What should be the requirements for candidates to the national legislature? Many delegates again wanted to see proof of owning property. Again Franklin embraced the more democratic position. Once more he voiced his dislike of everything that tended “to debase the spirit of the common people.” Besides, as his own long experience of politics and politicians had taught him, the proposed restriction was no guarantee of good government. “If honesty was often the companion of wealth, and if poverty was exposed to peculiar temptation, it was not less true that the possession of property increased the desire of more property. Some of the greatest rogues I ever was acquainted with were the richest rogues.” Moreover, other countries were watching America. “This constitution will be much read and attended to in Europe, and if it should betray a great partiality to the rich, it will not only hurt us in the esteem of the most liberal and enlightened men there, but discourage the common people from removing to this country.”
The opinion of Europe—to which, it was fair to say, Franklin was more sensitive than anyone else at the convention—informed his opinion on a related topic. How long should immigrants be required to live in America before becoming eligible for office? Some said as much as fourteen years. Franklin thought this excessive. He was “not against a reasonable time, but should b
e very sorry to see any thing like illiberality inserted in the constitution.” The members were writing not simply for an American audience. “The people in Europe are friendly to this country. Even in the country with which we have been lately at war, we have now and had during the war a great many friends not only among the people at large but in both Houses of Parliament. In every other country in Europe all the people are our friends.” How the proposed constitution treated foreign immigrants would have much to do with whether America retained those European friends. In any case, justice dictated fair treatment of the foreign-born, for many had served valiantly during the war. The mere fact of immigrants’ relocation to America should count for something. “When foreigners, after looking about for some other country in which they can obtain more happiness, give a preference to ours, it is a proof of attachment which ought to excite our confidence and affection.”

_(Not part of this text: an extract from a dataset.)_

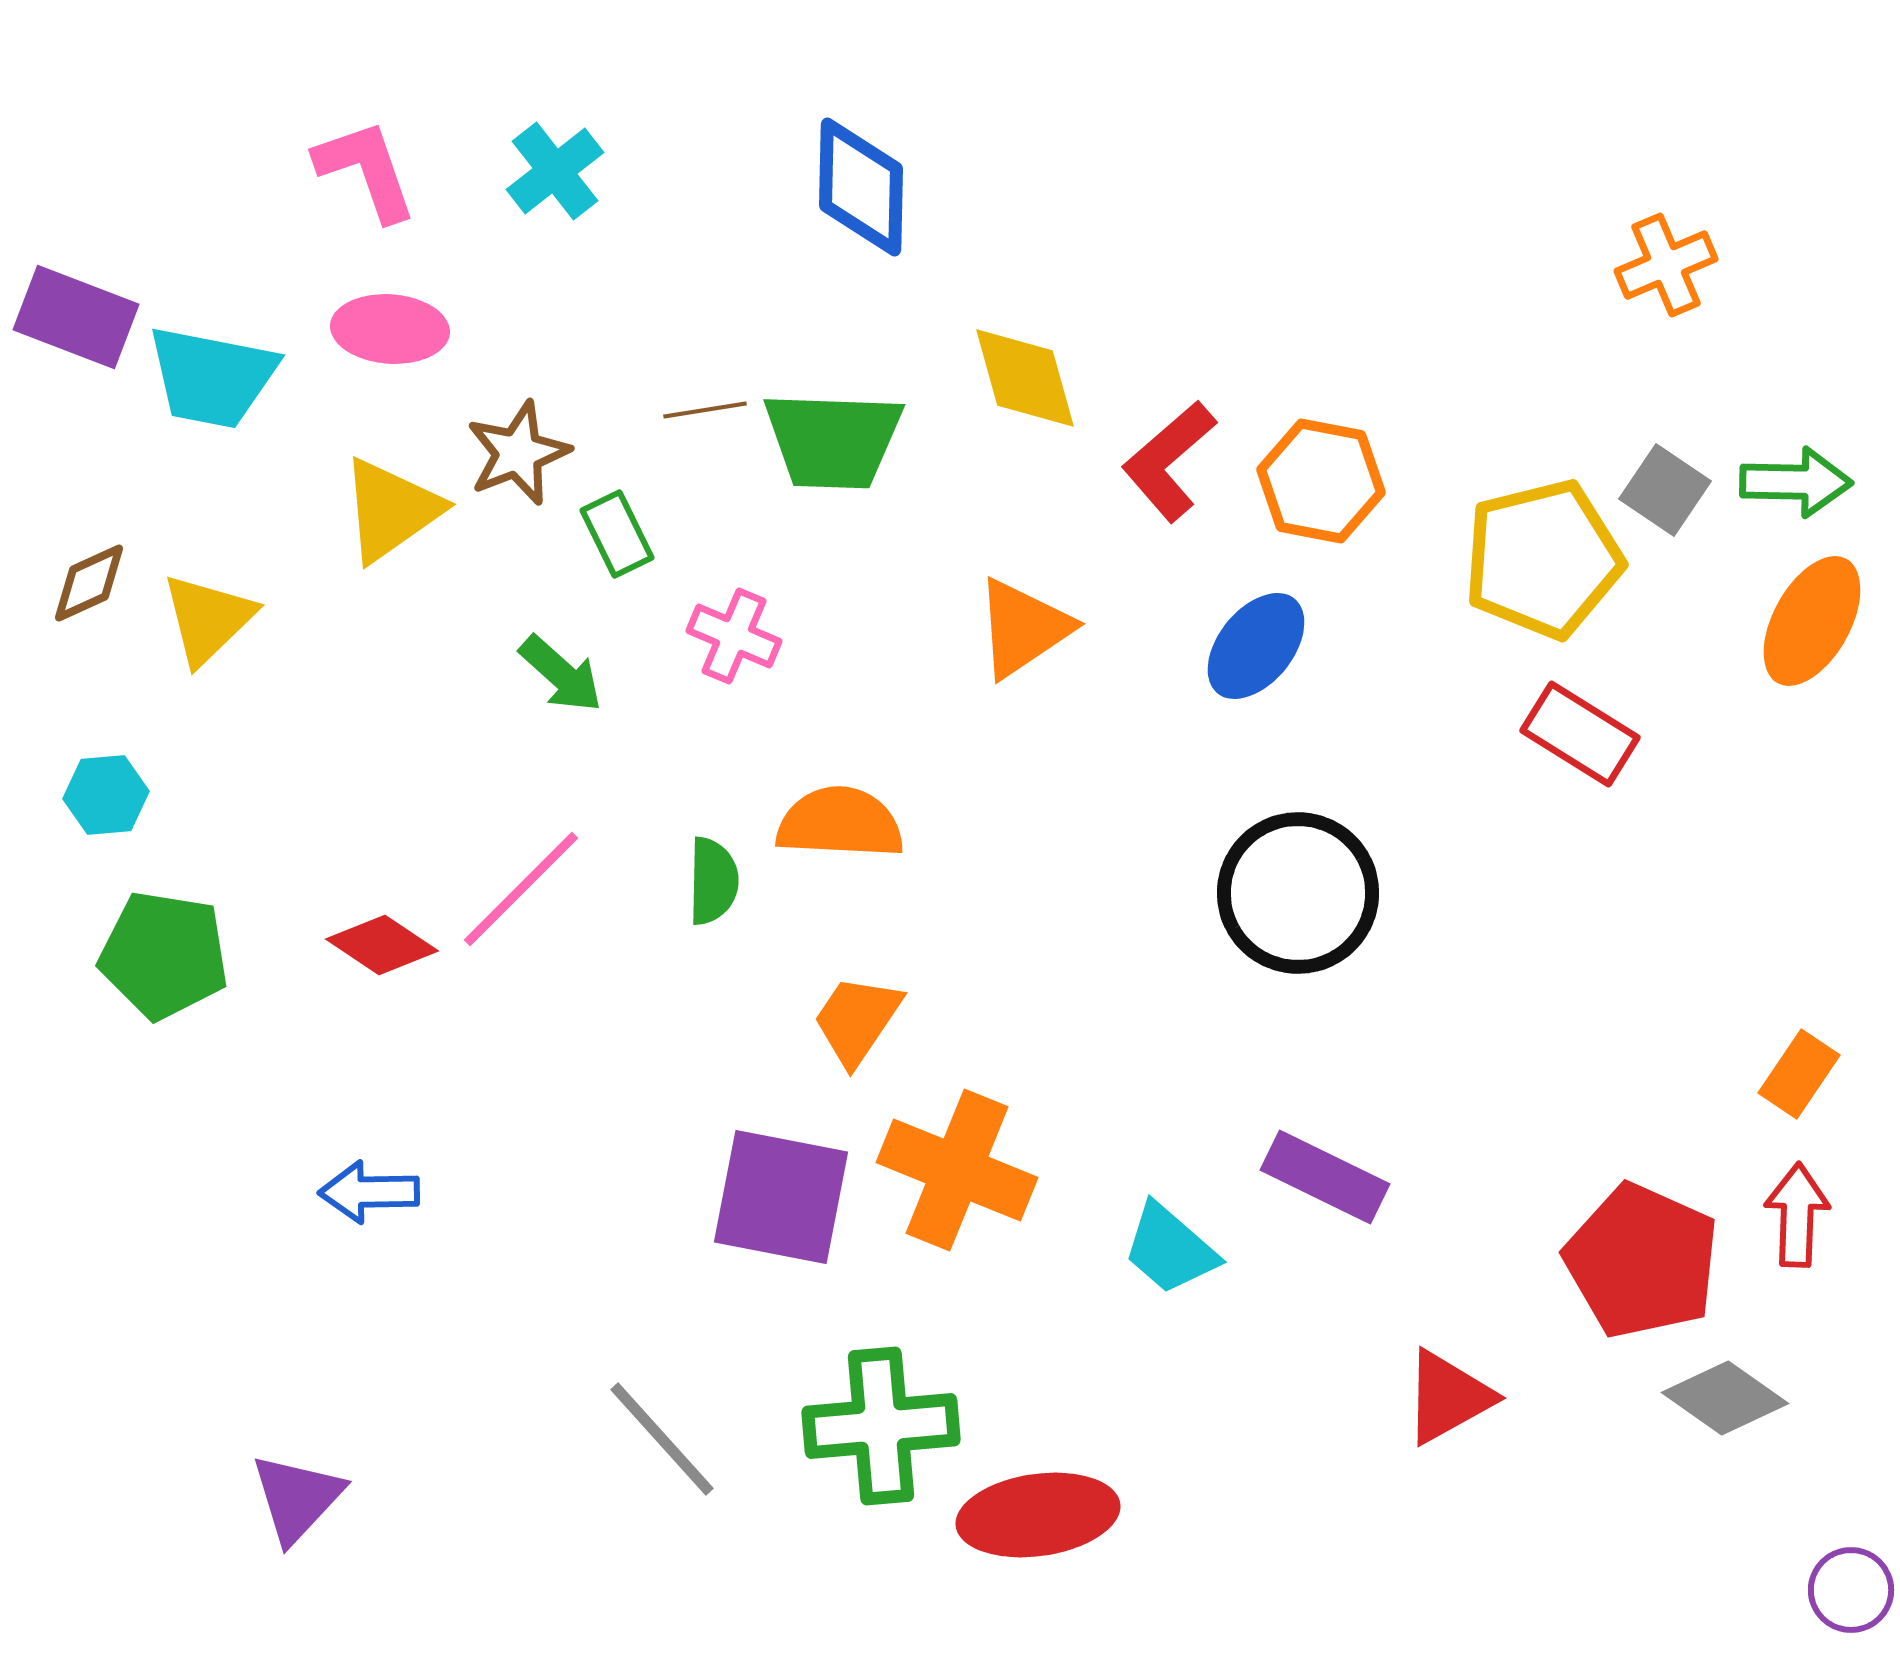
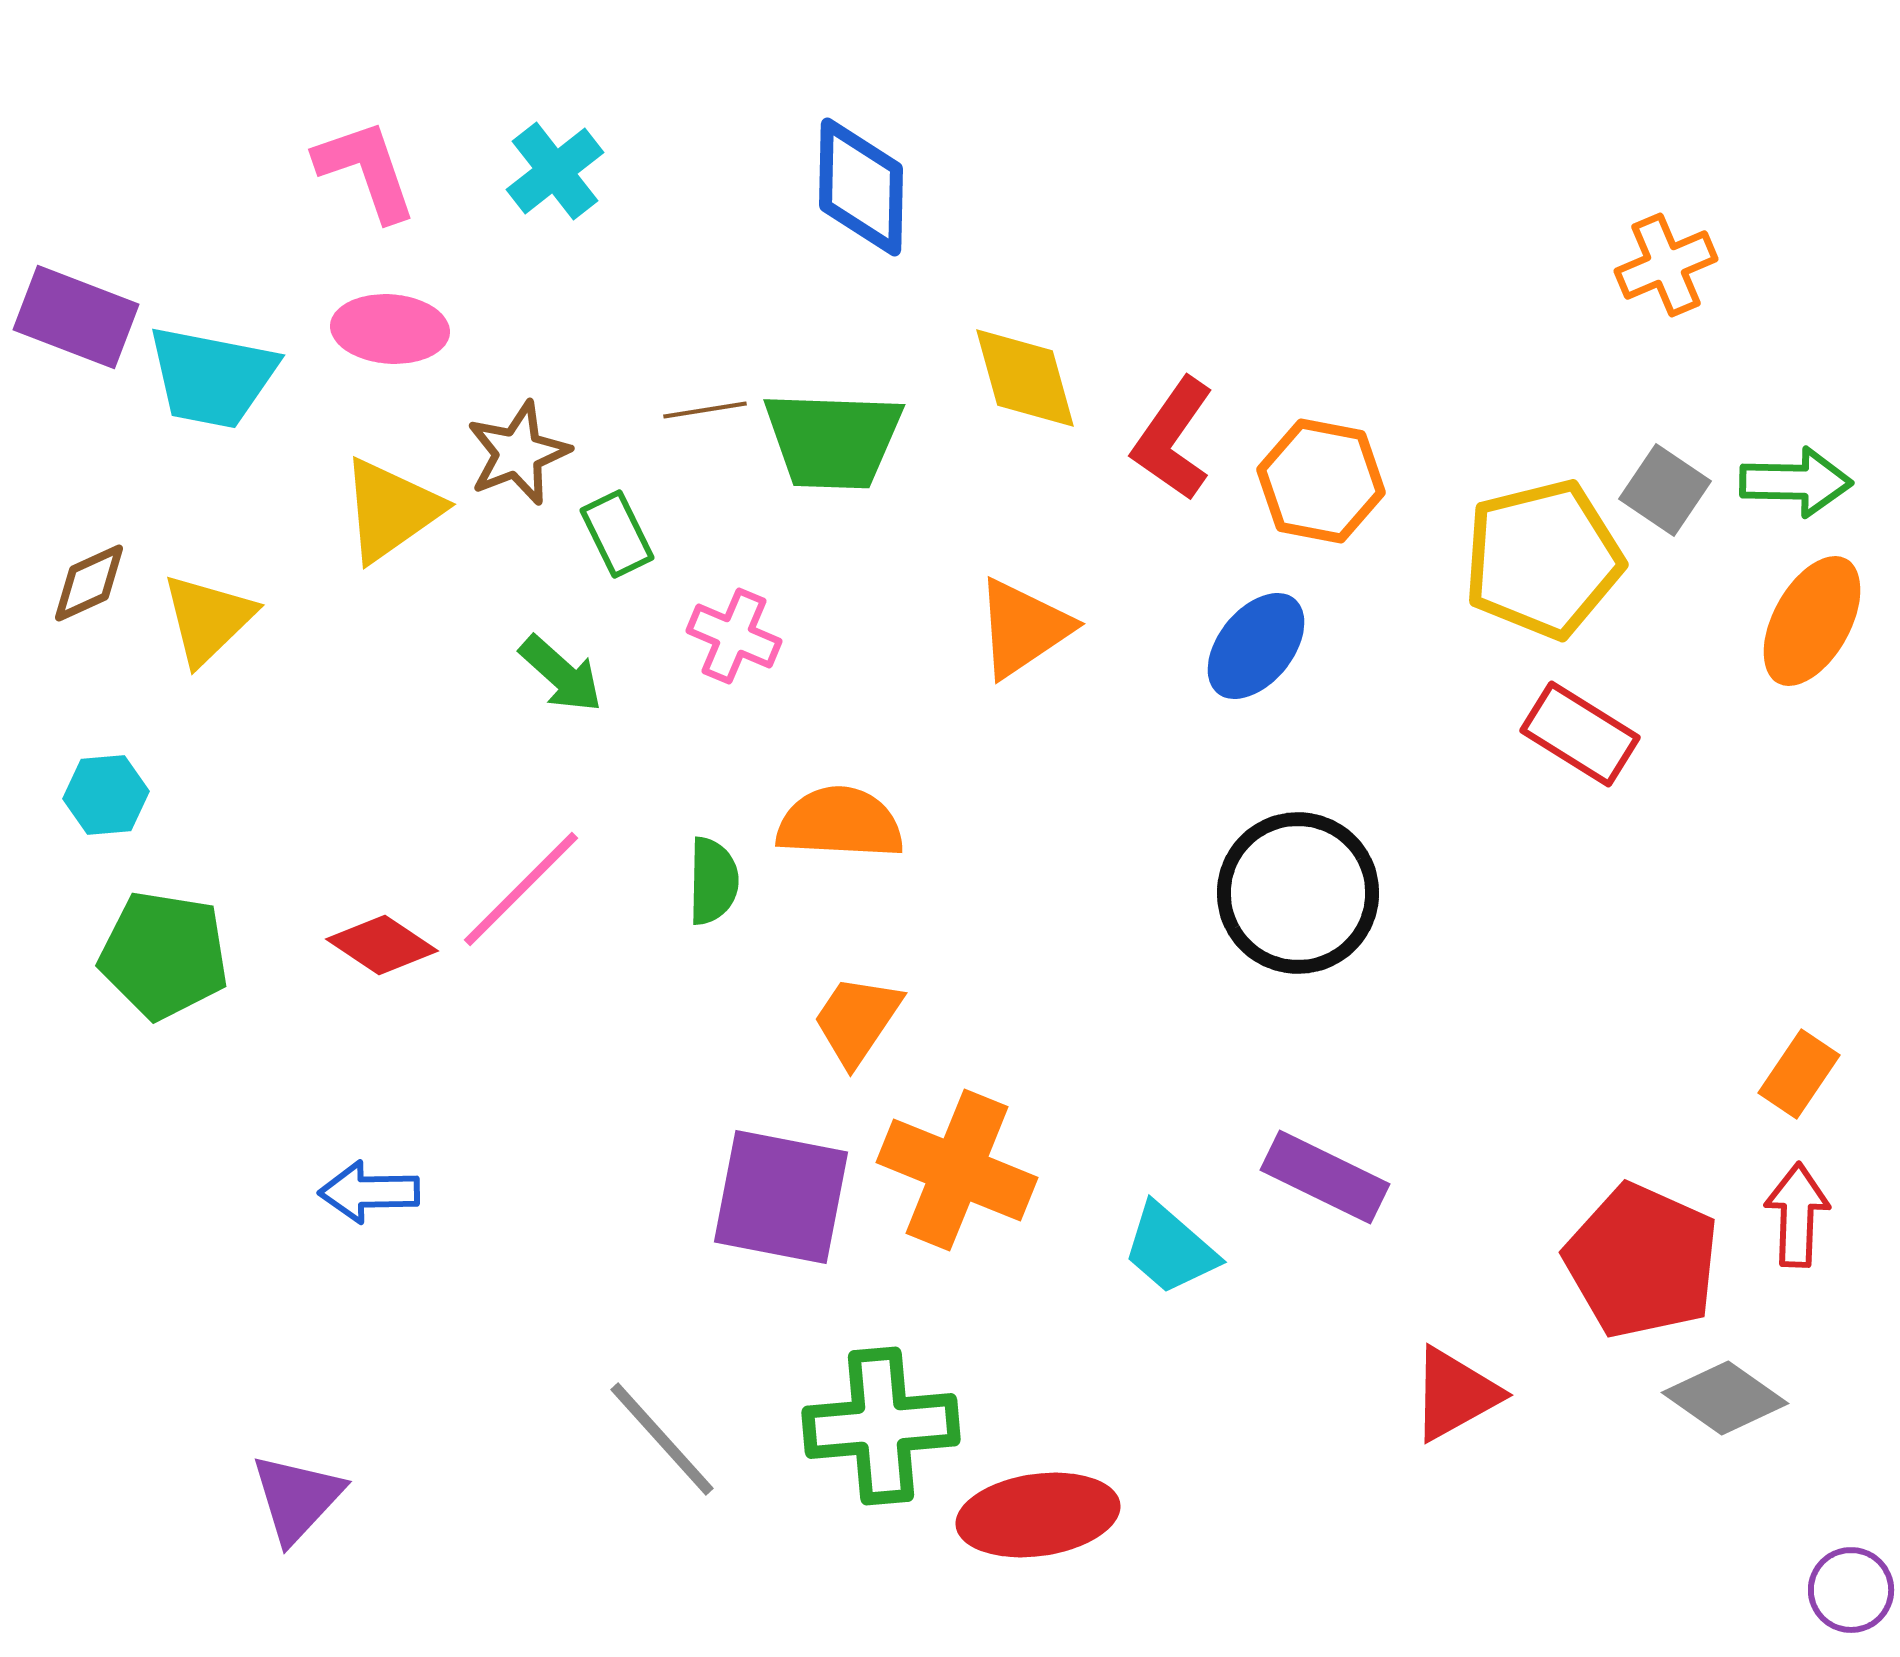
red L-shape at (1169, 461): moved 4 px right, 22 px up; rotated 14 degrees counterclockwise
red triangle at (1448, 1397): moved 7 px right, 3 px up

As cooler weather approached, so did the end of the convention’s work. Franklin had his way on some of the remaining issues, yielded on others. He advocated requiring not one but two witnesses to the same overt act of treason, on grounds that prosecutions for this highest crime were “generally virulent” and perjury was too easily employed against the innocent. The convention agreed. (This requirement of two witnesses would prove critical in the treason trial of Aaron Burr twenty years later.) Franklin seconded a motion calling for an executive council to assist the president. Still advocating a wider distribution of power, he said, “We seem too much to fear cabals in appointments by a number, and to have too much confidence in those of single persons.” Colonial experience with bad governors should have shown the need to restrain a single executive, while his own experience as chief executive of Pennsylvania revealed the positive benefits a council could provide. “A council would not only be a check on a bad president but be a relief to a good one.” The convention disagreed.